**WHAT IS NEEDED**
Among the lines below, copy each one in which "Pessoa" appears.

**EXTRACTED ENTRIES**
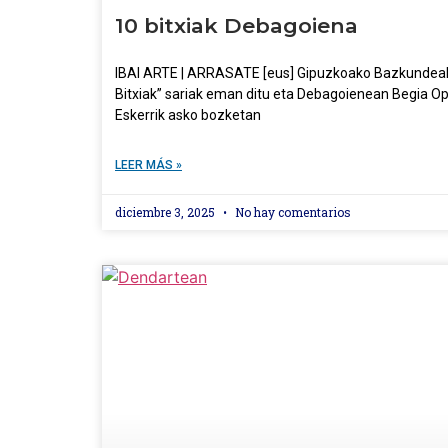
10 bitxiak Debagoiena
IBAI ARTE | ARRASATE [eus] Gipuzkoako Bazkundeak 
Bitxiak” sariak eman ditu eta Debagoienean Begia Opt
Eskerrik asko bozketan
LEER MÁS »
diciembre 3, 2025
No hay comentarios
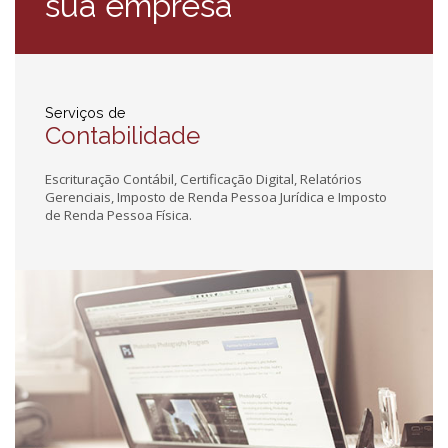
sua empresa
Serviços de
Contabilidade
Escrituração Contábil, Certificação Digital, Relatórios
Gerenciais, Imposto de Renda Pessoa Jurídica e Imposto
de Renda Pessoa Física.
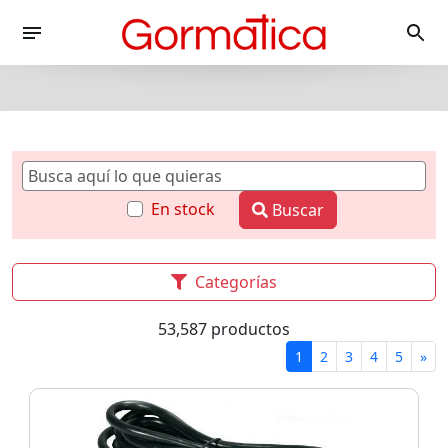
En stock
Buscar
Categorías
53,587 productos
1
2
3
4
5
»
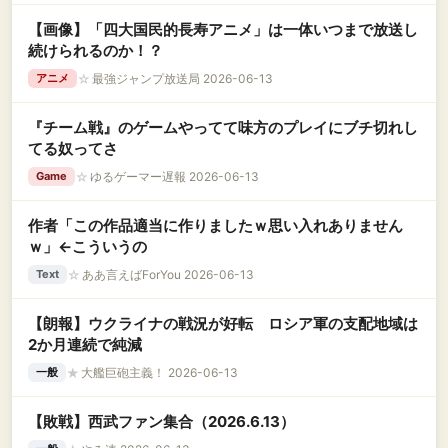
【画像】「四大国民的長寿アニメ」は一体いつまで放送し
続けられるのか！？
☆
最強ジャンプ放送局 2026-06-13
アニメ
『チーム戦』のゲームやってて味方のプレイにブチ切れし
てる奴ってさ
☆
ゆるゲーマー遅報 2026-06-13
Game
作者「この作品適当に作りましたｗ思い入れありません
ｗ」←こういうの
☆
ああ言えばForYou 2026-06-13
Text
【朗報】ウクライナの戦況が好転 ロシア軍の支配地域は
2か月連続で純減
★
大艦巨砲主義！ 2026-06-13
一般
【敗戦】西武ファン集合（2026.6.13）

**SOLUTION TO THIS PROBLEM**
Gerenciais, Imposto de Renda Pessoa Jurídica e Imposto
de Renda Pessoa Física.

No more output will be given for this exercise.